Controversial speaker David Horowitz spoke at UC Irvine and condemned what he believes is rampant anti-Semitism on campus that is being primarily practiced by the Muslim Student Union. Although Horowitz claimed that the event was originally scheduled to be held at the UCI Student Center, it was moved to the much smaller room 101 Rowland Hall on Tuesday, May 13.
The event was sponsored by the David Horowitz Freedom Center and focused on the MSU’s series of events, “Never Again? The Palestinian Holocaust Awareness Week.” Prior to his speech, Horowitz expressed his distaste with UCI’s social atmosphere.
“This is a disgraceful campus. You have a pro-terrorist organization, which calls for the extermination of the holy Jewish state and pretty much all of the inhabitants … the fact that a California state institution is funding a hate group is disgraceful,” Horowitz said.
Horowitz specifically criticized Chancellor Michael V. Drake for allowing MSU to exist on campus. Aside from the administration, Horowitz also disapproved of the actions of such Jewish groups as Hillel: The Jewish Student Union and Anteaters for Israel. According to Horowitz these groups have failed to defend the state of Israel against MSU harassment. Although Horowitz noted that both groups were invited to attend his lecture, no members of either group chose to attend.
When asked by the New University whether his lecture would focus on MSU or more international topics such as Palestine and Hamas, Horowitz claimed that there was no difference between the two.
“MSU is Hamas. The MSU is affiliated with the Muslim Student Association, which was created by Muslim Brotherhood. … The Muslim Brotherhood is the fountainhead of the Jihad,” Horowitz said.
The Muslim Brotherhood is a political Islamic organization founded in Egypt in 1928. The group has drawn criticism for a number of different issues, including perhaps most prominently, its current leader Mahdi Akef calling the Holocaust a myth in 2005. However, according to the history section of the MSU’s official Web site the group was founded in 1992 by a group of Muslim students, with no ties mentioned to the Muslim Brotherhood.
Outside of MSU, Horowitz has been critical of various other Muslim campus groups throughout the country, perhaps most prominently the Muslim Student Association at the University of California, Santa Barbara. Last month, members of Horowitz and MSA exchanged debate via various articles and ads published in the university’s official newspaper, the Daily Nexus.

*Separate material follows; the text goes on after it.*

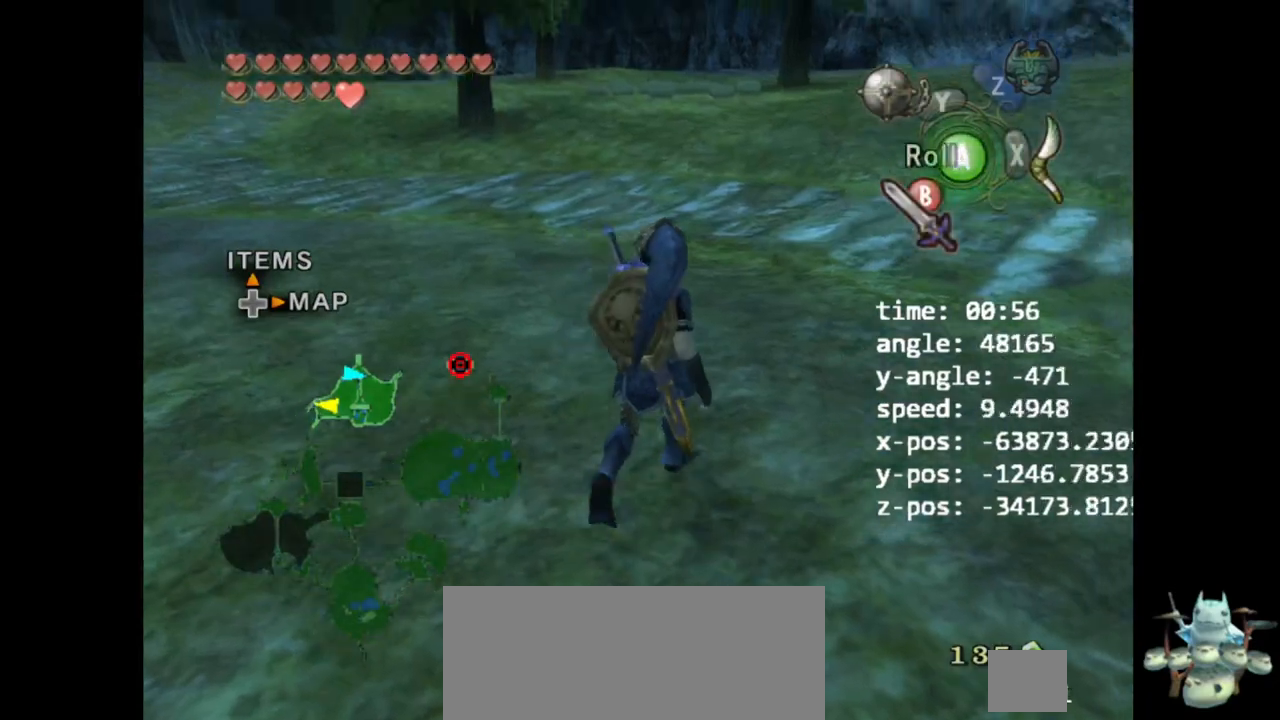
{"buttons": [], "left_stick": "up-right", "right_stick": "center", "events": [[67, "left_stick", "up-right"], [233, "A", "down"], [300, "A", "up"]]}
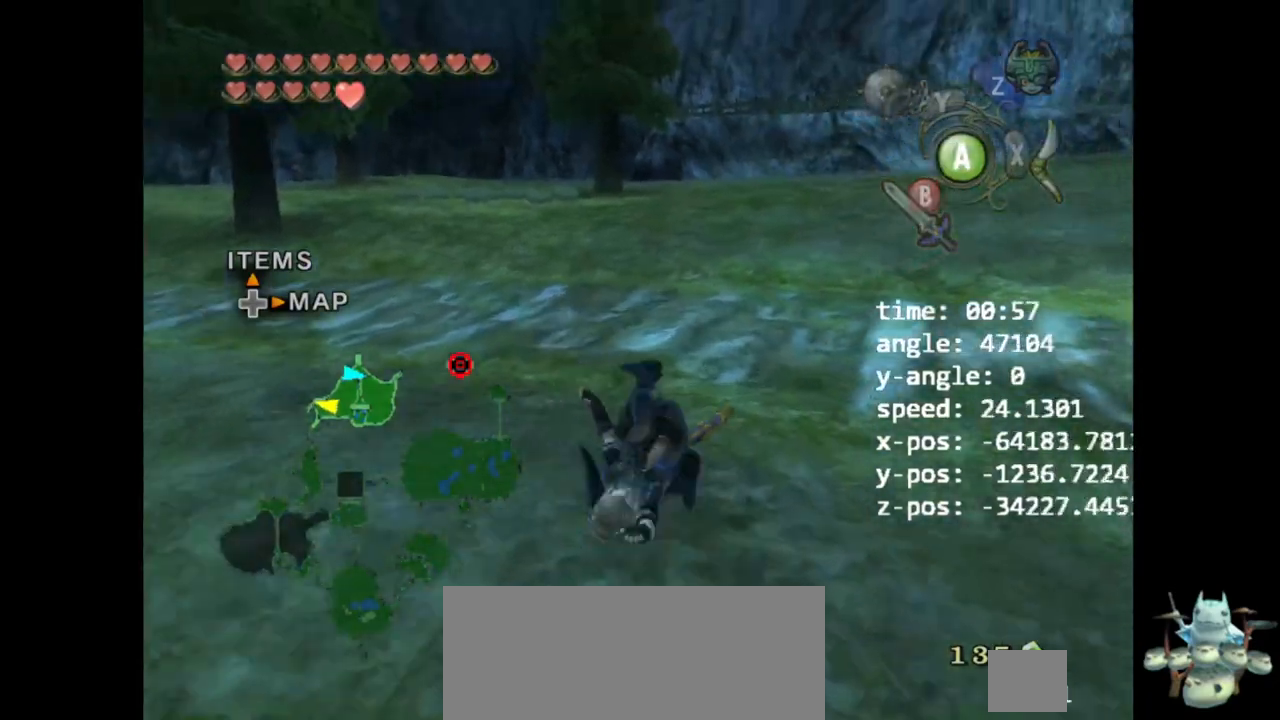
{"buttons": [], "left_stick": "up", "right_stick": "center", "events": [[67, "left_stick", "up"], [400, "A", "down"], [467, "A", "up"]]}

Although his exchanges with the MSA did not escalate into violence, Horowitz has claimed that he has been physically confronted by individuals with opposing political views in the past. As such Horowitz was guarded by a group of police officers prior to his presentation, who then stood at the back of the room, once Horowitz launched into his lecture.
While Horowitz never strayed far from noting his disdain for UCI’s administration and campus Jewish groups, whom he perceived as inactive during his presentation, he also touched on a number of global and historical incidents.
In criticizing the actions of Palestinians, he noted the philanthropic actions of Mortimer Zuckerman, who collected 14 million dollars from American Jews to buy greenhouses for Palestinians on the Gaza Strip as a peace offering. However, according to Horowitz, once the Israeli army left the Gaza Strip after the peace offering was given, Palestinians immediately destroyed the greenhouses, demonstrating that they are unwilling to accept peace.
Horowitz also expressed his belief that outside of Jews, hostilities have also run rampant throughout the Arab community itself as Arabs do not accept Palestinians for letting their land be taken away.
“Why are there no refugee camps in Israel? Because Jews are civilized … whereas the Palestinians, the Arabs deliberately get the Palestinian Arabs in refugee camps. You probably don’t know this, but Palestinian Arabs cannot live in another Arab country, they don’t let them in,” Horowitz said.
The question-and-answer session that capped off Horowitz’s presentation, sympathized with his viewpoints with no oppositional questions being asked.
One concerned parent of a UCI student asked Horowitz if cutting the money line to the university would force the administration to take action against anti-Semitism on campus. Horowitz responded to this question by saying that action must be taken in a political form, such as speaking out. He noted that conservatives may be most successful in this endeavor because of their strong presence in Irvine, but are currently not taking action.
“There are plenty of conservatives here. Let’s see, there’s an institution called the Irvine Foundation, which is run by Republicans … [it would help if] more of them would just pick up the phone,” Horowitz said.
Anam Siddiq contributed to this report.